Quant à Hors-la-loi, de Rachid Bouchareb, que je n’ai pas vu (il n’a pas encore été acheté par un distributeur québécois), on en a unanimement dit tellement de mal au dernier Festival de Cannes que personne n’ose lui donner la moindre chance. Au risque de me répéter, il en a tout de même une, dans une catégorie où l’on semble tirer au hasard des gagnants d’un chapeau.

À qui ce fameux Oscar, alors? Je parie un p’tit 2$ sur In A Better World, de la Danoise Susanne Bier. Pas parce qu’il s’agit du meilleur film du lot, même si c’est un bon film, mais parce qu’il a été réalisé par une cinéaste de bonne réputation (sa filmographie compte entre autres After the Wedding et Brothers), soutenue par un distributeur, Sony Pictures Classics, qui a une impressionnante feuille de route aux Oscars.

Sony Pictures Classics a entre autres distribué le lauréat de l’an dernier dans la même catégorie, ainsi qu’Incendies, de Denis Villeneuve. La rumeur veut qu’entre ses deux candidats oscarisables, le distributeur aurait accordé la priorité à In A Better World, déjà lauréat du Golden Globe du meilleur film étranger et considéré comme ayant une longueur d’avance.

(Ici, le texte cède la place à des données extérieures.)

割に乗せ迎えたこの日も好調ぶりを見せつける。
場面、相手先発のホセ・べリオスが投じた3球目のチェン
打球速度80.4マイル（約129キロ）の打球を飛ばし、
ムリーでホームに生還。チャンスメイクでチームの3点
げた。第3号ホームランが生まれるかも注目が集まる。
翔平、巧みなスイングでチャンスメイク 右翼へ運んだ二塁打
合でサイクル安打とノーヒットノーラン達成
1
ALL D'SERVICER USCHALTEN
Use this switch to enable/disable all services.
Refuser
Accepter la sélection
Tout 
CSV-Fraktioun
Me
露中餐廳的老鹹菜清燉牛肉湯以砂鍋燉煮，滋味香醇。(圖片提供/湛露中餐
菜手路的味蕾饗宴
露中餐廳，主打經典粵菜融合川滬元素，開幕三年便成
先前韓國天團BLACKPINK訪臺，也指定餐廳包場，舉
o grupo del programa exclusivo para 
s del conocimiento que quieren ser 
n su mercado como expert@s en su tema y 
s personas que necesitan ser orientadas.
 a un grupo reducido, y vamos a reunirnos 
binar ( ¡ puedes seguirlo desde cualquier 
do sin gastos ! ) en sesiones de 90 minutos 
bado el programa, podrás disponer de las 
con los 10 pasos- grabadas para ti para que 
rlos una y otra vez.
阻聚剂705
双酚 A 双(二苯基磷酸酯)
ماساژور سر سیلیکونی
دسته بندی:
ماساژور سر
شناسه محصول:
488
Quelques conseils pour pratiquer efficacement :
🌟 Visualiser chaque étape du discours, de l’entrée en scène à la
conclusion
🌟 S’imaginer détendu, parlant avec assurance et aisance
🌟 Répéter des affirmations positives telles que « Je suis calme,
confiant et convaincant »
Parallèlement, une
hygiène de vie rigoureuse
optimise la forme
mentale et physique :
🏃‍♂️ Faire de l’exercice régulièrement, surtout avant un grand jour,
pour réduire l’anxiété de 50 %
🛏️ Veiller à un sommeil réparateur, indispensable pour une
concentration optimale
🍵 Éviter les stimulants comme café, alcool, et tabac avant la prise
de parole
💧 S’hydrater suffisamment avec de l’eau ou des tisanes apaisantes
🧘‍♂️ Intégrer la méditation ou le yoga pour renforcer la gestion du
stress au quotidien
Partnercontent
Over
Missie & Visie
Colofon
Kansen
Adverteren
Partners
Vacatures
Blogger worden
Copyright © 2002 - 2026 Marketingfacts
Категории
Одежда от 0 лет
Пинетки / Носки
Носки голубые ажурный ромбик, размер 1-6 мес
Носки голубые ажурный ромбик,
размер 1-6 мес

Je parie surtout sur In A Better World, drame familial campé au Danemark et en Afrique, parce que c’est «le genre de film» qui remporte d’ordinaire des Oscars. De la même façon que l’est The King’s Speech, favori pour remporter l’Oscar du meilleur film. Un récit un peu fleur bleue, bien mené, bien interprété, classique, intelligent, soutenu par de belles images, avec une morale à la clé.

Bien sûr, si Incendies l’emporte, j’en serai le premier ravi. Et c’est un euphémisme. Avec un chauvinisme assumé, je croise les doigts. En pensant que personne ne mérite mieux cet honneur que Denis Villeneuve.